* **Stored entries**
•••
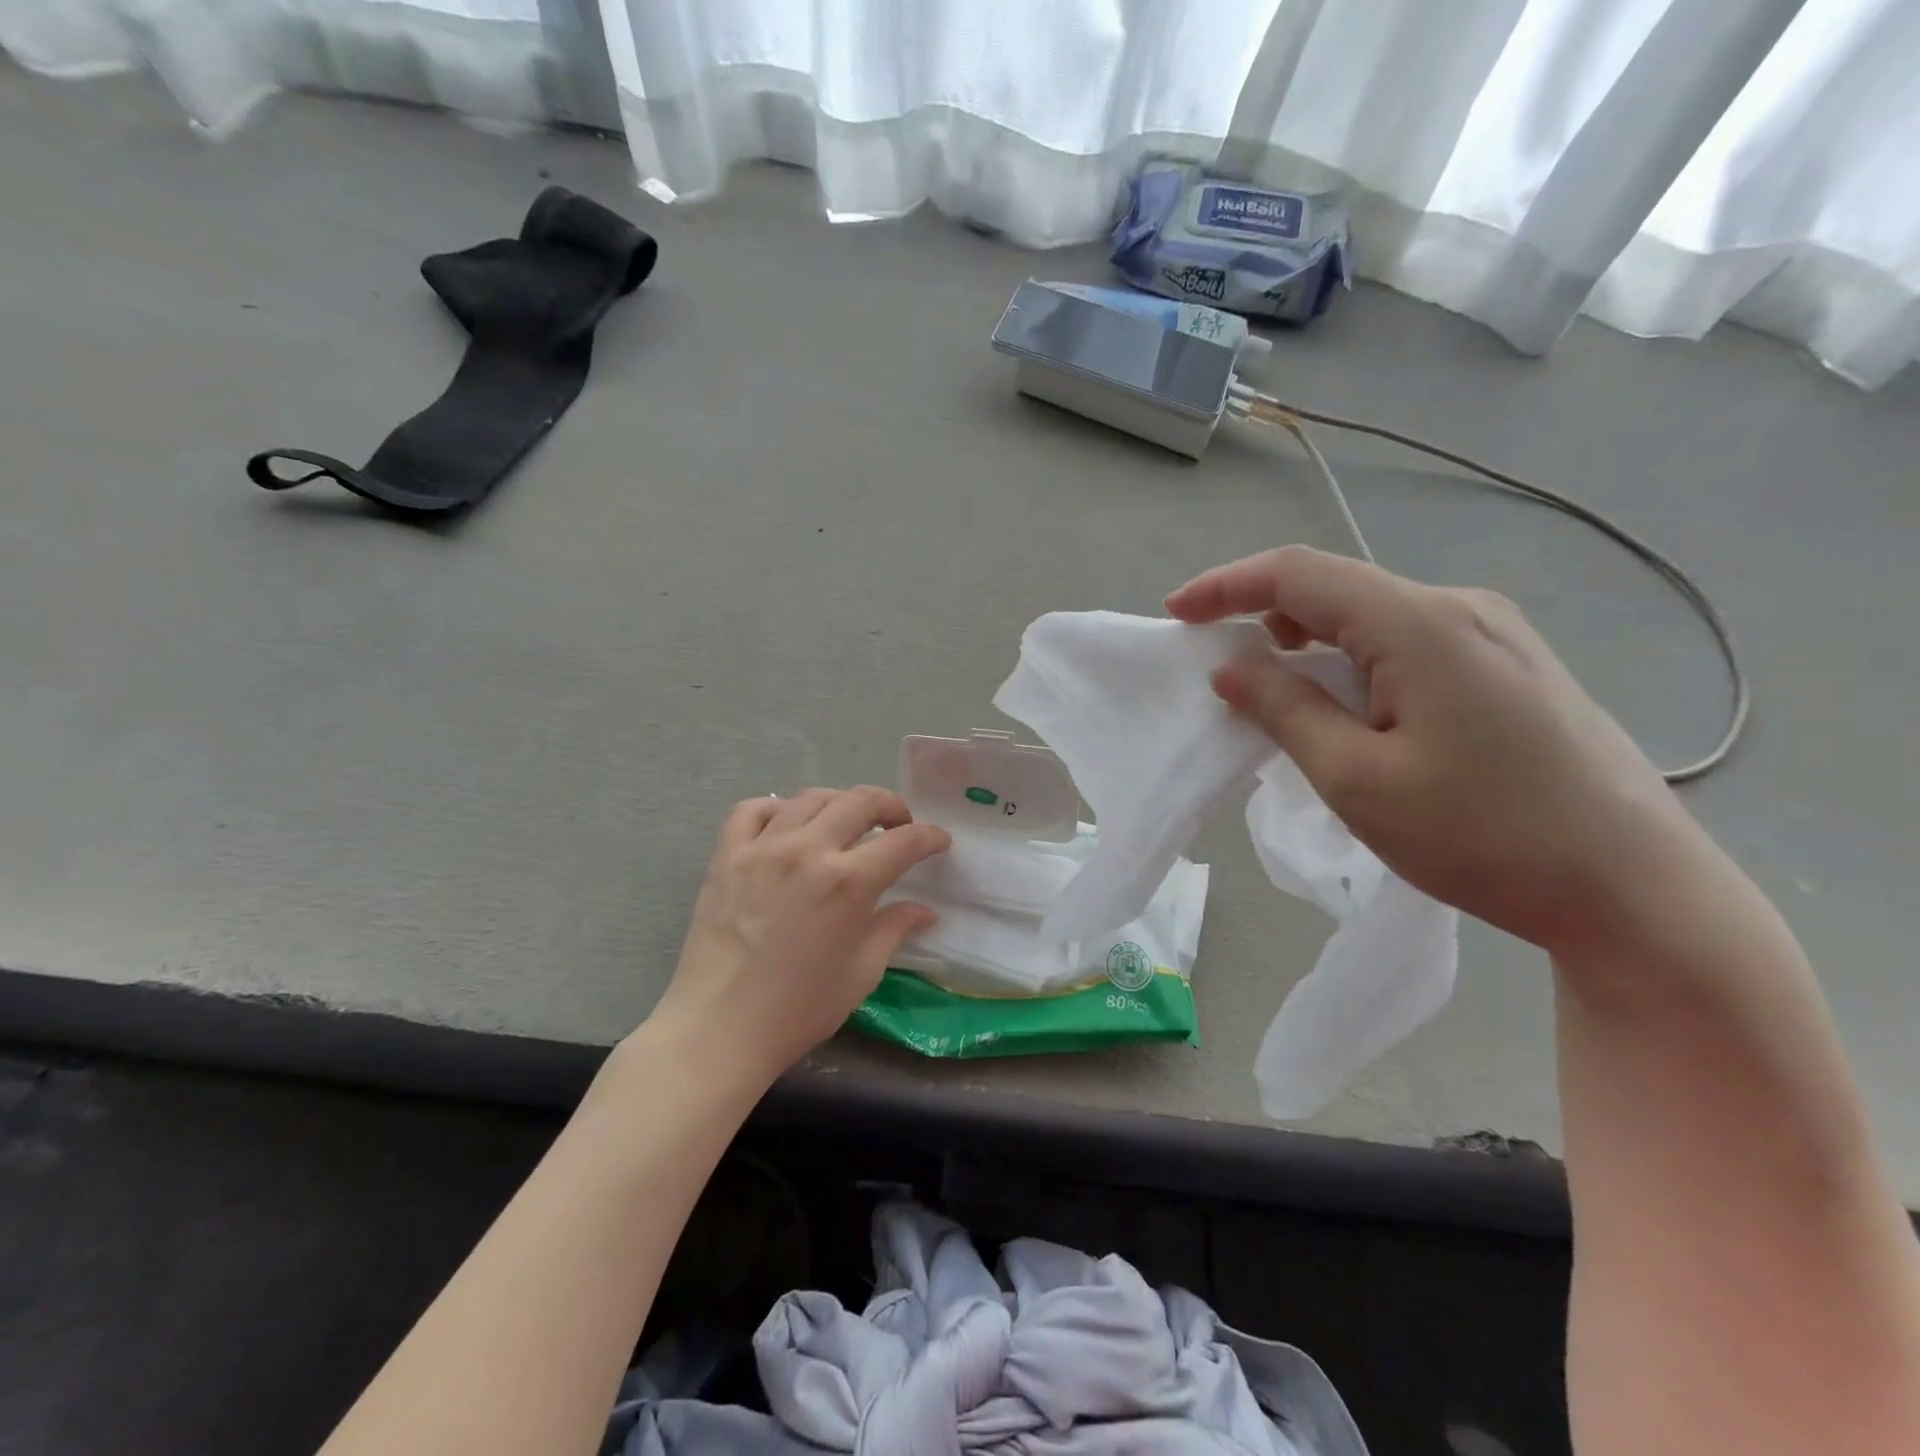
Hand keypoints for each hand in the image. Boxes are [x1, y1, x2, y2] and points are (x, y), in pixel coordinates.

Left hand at [646, 787, 950, 1087]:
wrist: (718, 1029)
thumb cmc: (798, 1009)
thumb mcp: (861, 973)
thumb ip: (894, 930)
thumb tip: (925, 910)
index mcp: (848, 882)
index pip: (904, 841)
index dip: (929, 837)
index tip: (939, 841)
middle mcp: (808, 850)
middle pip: (861, 801)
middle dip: (891, 806)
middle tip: (899, 825)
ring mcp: (763, 847)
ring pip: (812, 798)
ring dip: (841, 802)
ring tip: (848, 822)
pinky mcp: (727, 855)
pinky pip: (754, 809)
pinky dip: (778, 808)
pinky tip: (788, 825)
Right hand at [1166, 546, 1709, 957]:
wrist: (1635, 891)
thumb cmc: (1483, 837)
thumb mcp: (1357, 779)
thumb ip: (1284, 710)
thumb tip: (1231, 667)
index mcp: (1420, 624)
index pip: (1298, 574)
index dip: (1225, 585)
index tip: (1175, 614)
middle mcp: (1460, 608)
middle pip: (1336, 590)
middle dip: (1262, 617)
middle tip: (1218, 666)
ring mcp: (1494, 634)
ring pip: (1370, 618)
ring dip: (1308, 644)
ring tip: (1274, 695)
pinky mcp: (1509, 666)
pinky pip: (1406, 643)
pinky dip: (1352, 663)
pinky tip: (1345, 708)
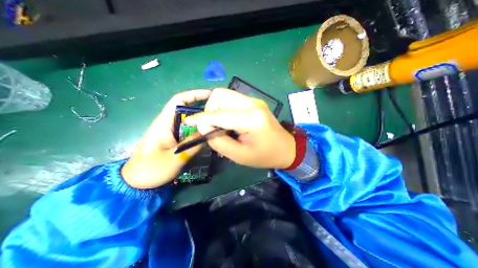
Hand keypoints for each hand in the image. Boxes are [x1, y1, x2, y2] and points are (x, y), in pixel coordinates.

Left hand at [122, 90, 211, 187]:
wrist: (136, 182)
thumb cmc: (152, 169)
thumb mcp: (175, 157)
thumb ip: (193, 144)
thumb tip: (209, 133)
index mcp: (164, 122)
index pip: (178, 100)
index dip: (194, 94)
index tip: (210, 95)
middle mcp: (168, 123)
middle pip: (186, 109)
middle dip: (202, 108)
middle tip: (218, 113)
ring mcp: (171, 131)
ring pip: (189, 121)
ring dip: (201, 120)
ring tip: (216, 123)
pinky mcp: (173, 138)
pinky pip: (188, 130)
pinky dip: (198, 130)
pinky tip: (207, 134)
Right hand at [184, 88, 293, 168]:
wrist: (286, 148)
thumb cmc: (265, 156)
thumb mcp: (240, 155)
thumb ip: (219, 141)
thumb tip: (203, 126)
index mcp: (251, 119)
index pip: (219, 114)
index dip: (201, 118)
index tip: (188, 122)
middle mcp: (252, 104)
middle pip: (220, 95)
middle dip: (210, 109)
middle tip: (211, 126)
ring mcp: (254, 100)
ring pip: (225, 94)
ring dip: (216, 108)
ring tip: (219, 123)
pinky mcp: (254, 101)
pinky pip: (232, 99)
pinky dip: (224, 108)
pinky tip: (228, 120)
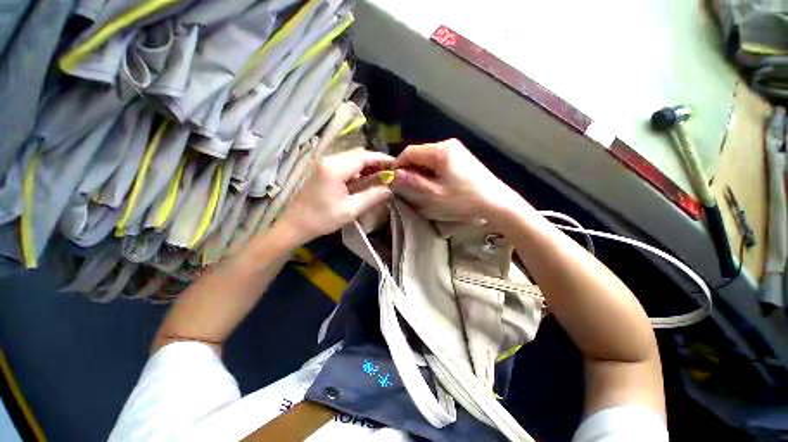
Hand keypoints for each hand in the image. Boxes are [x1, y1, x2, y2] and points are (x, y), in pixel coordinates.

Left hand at [277, 149, 393, 243]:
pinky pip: (345, 163)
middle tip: (390, 173)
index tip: (396, 164)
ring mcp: (324, 163)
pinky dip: (358, 169)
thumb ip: (372, 196)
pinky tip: (364, 179)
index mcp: (335, 168)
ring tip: (380, 177)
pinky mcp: (323, 169)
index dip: (381, 159)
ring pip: (352, 157)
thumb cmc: (322, 219)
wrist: (295, 224)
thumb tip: (390, 189)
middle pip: (358, 154)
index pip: (364, 157)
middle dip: (375, 162)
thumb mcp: (350, 210)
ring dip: (367, 165)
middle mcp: (329, 160)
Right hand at [391, 139, 519, 221]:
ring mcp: (456, 150)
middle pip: (419, 153)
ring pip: (428, 158)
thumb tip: (394, 174)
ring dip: (420, 171)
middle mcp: (448, 144)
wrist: (495, 202)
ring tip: (420, 187)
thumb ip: (412, 182)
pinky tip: (434, 183)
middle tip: (407, 187)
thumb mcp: (434, 194)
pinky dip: (431, 171)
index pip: (410, 151)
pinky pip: (438, 161)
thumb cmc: (464, 199)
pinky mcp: (461, 157)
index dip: (398, 165)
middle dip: (410, 169)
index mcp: (440, 150)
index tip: (394, 180)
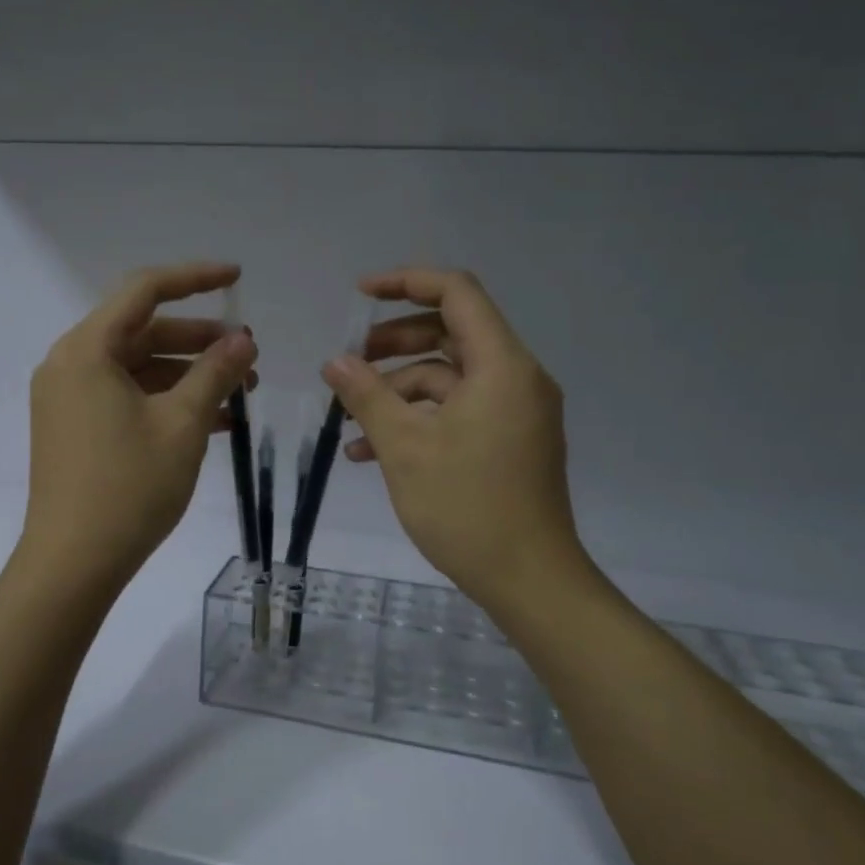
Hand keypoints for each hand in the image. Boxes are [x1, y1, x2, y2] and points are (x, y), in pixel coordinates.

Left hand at [21, 262, 257, 591]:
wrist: (73, 565)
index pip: (144, 290)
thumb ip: (215, 372)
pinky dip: (166, 400)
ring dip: (188, 374)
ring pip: (138, 367)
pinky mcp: (75, 428)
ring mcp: (69, 398)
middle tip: (248, 355)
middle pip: (142, 331)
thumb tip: (243, 338)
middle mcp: (70, 364)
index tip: (237, 278)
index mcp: (87, 350)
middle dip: (199, 340)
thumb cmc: (129, 487)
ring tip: (240, 392)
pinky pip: (127, 396)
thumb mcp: (183, 425)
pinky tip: (214, 420)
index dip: (194, 278)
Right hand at [321, 268, 590, 619]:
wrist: (530, 581)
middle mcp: (516, 378)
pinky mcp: (509, 441)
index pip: (457, 293)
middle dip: (394, 342)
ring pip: (449, 377)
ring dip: (398, 390)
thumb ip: (367, 396)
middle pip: (451, 333)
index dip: (406, 282)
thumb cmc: (468, 506)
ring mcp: (515, 412)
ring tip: (350, 418)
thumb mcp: (405, 446)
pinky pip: (459, 411)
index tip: (360, 293)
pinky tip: (371, 450)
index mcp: (502, 365)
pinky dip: (419, 419)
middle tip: (351, 362)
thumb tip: (334, 362)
•••
* **WHAT YOU NEED TO DO**
Return all of the entries exactly as written, but drop any pictures they hold.

* **YOUR SOLUTION**
Hand keypoints for each hand in the image. Boxes are [x1, y1, x2, y2] and points are (x, y), in pixel coordinates.

Left hand at [646, 787, 950, 1087]:
wrist: (718, 1029)
thumb cmc: (798, 1009)
thumb mcp: (861, 973)
thumb ip: (894, 930)
thumb tip: (925, 910)
index mcp: (848, 882)
index pip: (904, 841)
index dip: (929, 837)
index tip: (939, 841)
middle mcp: (808, 850)
middle pip: (861, 801)
middle dip: (891, 806)
middle tip: (899, 825)
ring mcp: (763, 847)
ring pip: (812, 798)
ring dip: (841, 802)
ring tip: (848, 822)
pinky mcp: (727, 855)
pinky pip: (754, 809)
pinky dip: (778, 808)
pinky tip: (788, 825)
Right hand at [1166, 546, 1709, 957]:
wrist: (1635, 891)
thumb cmc: (1483, 837)
thumb mcp: (1357, 779)
thumb ip: (1284, 710)
thumb tip: (1231, 667)
index mcp: (1420, 624)
index pip: (1298, 574)
index dip: (1225, 585)
index tip: (1175, 614)
middle mcp: (1460, 608)
middle pip: (1336, 590)
middle dip: (1262, 617)
middle tip: (1218, 666)
ring mcp: (1494, 634)
ring pip: (1370, 618)
ring dip: (1308, 644)
ring tip: (1274, 695)
pinky mcp: (1509, 666)
pinky pip: (1406, 643)
pinky dip: (1352, 663)
pinky tip: (1345, 708)
Hand keypoints for each hand in the image. Boxes are [x1, y1, x2, y2] and points are (x, y), in pixel coordinates.

Left hand at [122, 90, 211, 187]:
wrist: (136, 182)
thumb cmc: (152, 169)
thumb mcp: (175, 157)
thumb ip: (193, 144)
thumb tip: (209, 133)
index mcp: (164, 122)
index pip: (178, 100)
index dip: (194, 94)
index tip: (210, 95)
middle mcp: (168, 123)
middle pip: (186, 109)
middle dip: (202, 108)
middle tip: (218, 113)
ring mcp: (171, 131)
ring pip: (189, 121)
ring dip: (201, 120)
ring tip: (216, 123)
pinky mcp: (173, 138)
pinky pip: (188, 130)
pinky dip: (198, 130)
pinky tip: (207, 134)
Right hand at [184, 88, 293, 168]:
wrist: (286, 148)
thumb cmc: (265, 156)
thumb mcp: (240, 155)
thumb ip: (219, 141)
thumb tip: (203, 126)
index mcp: (251, 119)
index pip: (219, 114)
index dip: (201, 118)
index tip: (188, 122)
middle mcp: (252, 104)
middle pip: (220, 95)
middle dip: (210, 109)
middle tip: (211, 126)
ring mcp: (254, 100)
ring pip: (225, 94)
ring dip: (216, 108)
ring tip: (219, 123)
pinky mcp: (254, 101)
pinky pip: (232, 99)
pinky dip: (224, 108)
pinky tip: (228, 120)
Hand keypoints for each hand in the image. Boxes are [x1, y1, x2, y2] and points are (x, y), in pixel coordinates.

Left hand at [277, 149, 393, 243]:
pinky pip: (345, 163)
middle tip: (390, 173)
index tip: (396, 164)
ring mcp: (324, 163)
pinky dip: (358, 169)
thumb ip: (372, 196)
pinky tip: (364, 179)
index mcp: (335, 168)
ring tip: (380, 177)
pinky mcp: (323, 169)
index dip: (381, 159)
ring pip: (352, 157)
thumb cmc: (322, 219)
wrist: (295, 224)
thumb tip: (390, 189)
middle pip: (358, 154)
index pip: (364, 157)
middle dip: (375, 162)
thumb mcp: (350, 210)
ring dip: (367, 165)
middle mcp: (329, 160)
Right hand at [391, 139, 519, 221]:
ring mcp: (456, 150)
middle pip: (419, 153)
ring pip: (428, 158)
thumb tip: (394, 174)
ring dip: (420, 171)
middle mcp: (448, 144)
wrist: (495, 202)
ring tip: (420, 187)
thumb ip: (412, 182)
pinky tip: (434, 183)
middle tip: (407, 187)
thumb mcp: (434, 194)
pinky dip: (431, 171)
index pip: (410, 151)
pinky pip: (438, 161)
thumb cmc: (464, 199)
pinky mcp: (461, 157)
index dip: (398, 165)
middle dip: (410, 169)
index mcp: (440, 150)
index tip: (394, 180)
Hand keypoints for each hand in the image. Boxes are [x1, y1, x2, y2] and points are (x, y), in pixel coordinates.

Left hand at [21, 262, 257, 591]:
wrist: (73, 565)
index pip: (144, 290)
thumb ip: (215, 372)
pinky dip: (166, 400)
ring dip: (188, 374)
ring pip: (138, 367)
pinky mcp: (75, 428)
ring mcp: (69, 398)
middle tip: (248, 355)
middle pip: (142, 331)
thumb tip: (243, 338)
middle mcp: (70, 364)
index tip: (237, 278)
index mcp: (87, 350)
middle dip: (199, 340)
thumb cmc: (129, 487)
ring tip: (240, 392)
pinky pip: (127, 396)
thumb mcp: (183, 425)
pinky tip: (214, 420)
index dip: (194, 278)
Right hand at [321, 268, 590, 619]:
wrist: (530, 581)
middle mcp: (516, 378)
pinky mcp: (509, 441)
index pip: (457, 293)
middle dip: (394, 342)
ring pip: (449, 377)
ring dip: (398, 390)
thumb ip: (367, 396)
middle pip: (451, 333)
index dip: (406, 282)
thumb cmc: (468, 506)
ring mcp: (515, 412)
ring tip: (350, 418)
thumb mcp: (405, 446)
pinky pip: (459, 411)
index tip: (360, 293)
pinky tip: (371, 450)
index mcp: (502, 365)
pinky dip: (419, 419)
middle tip: (351, 362)
thumb tip: (334, 362)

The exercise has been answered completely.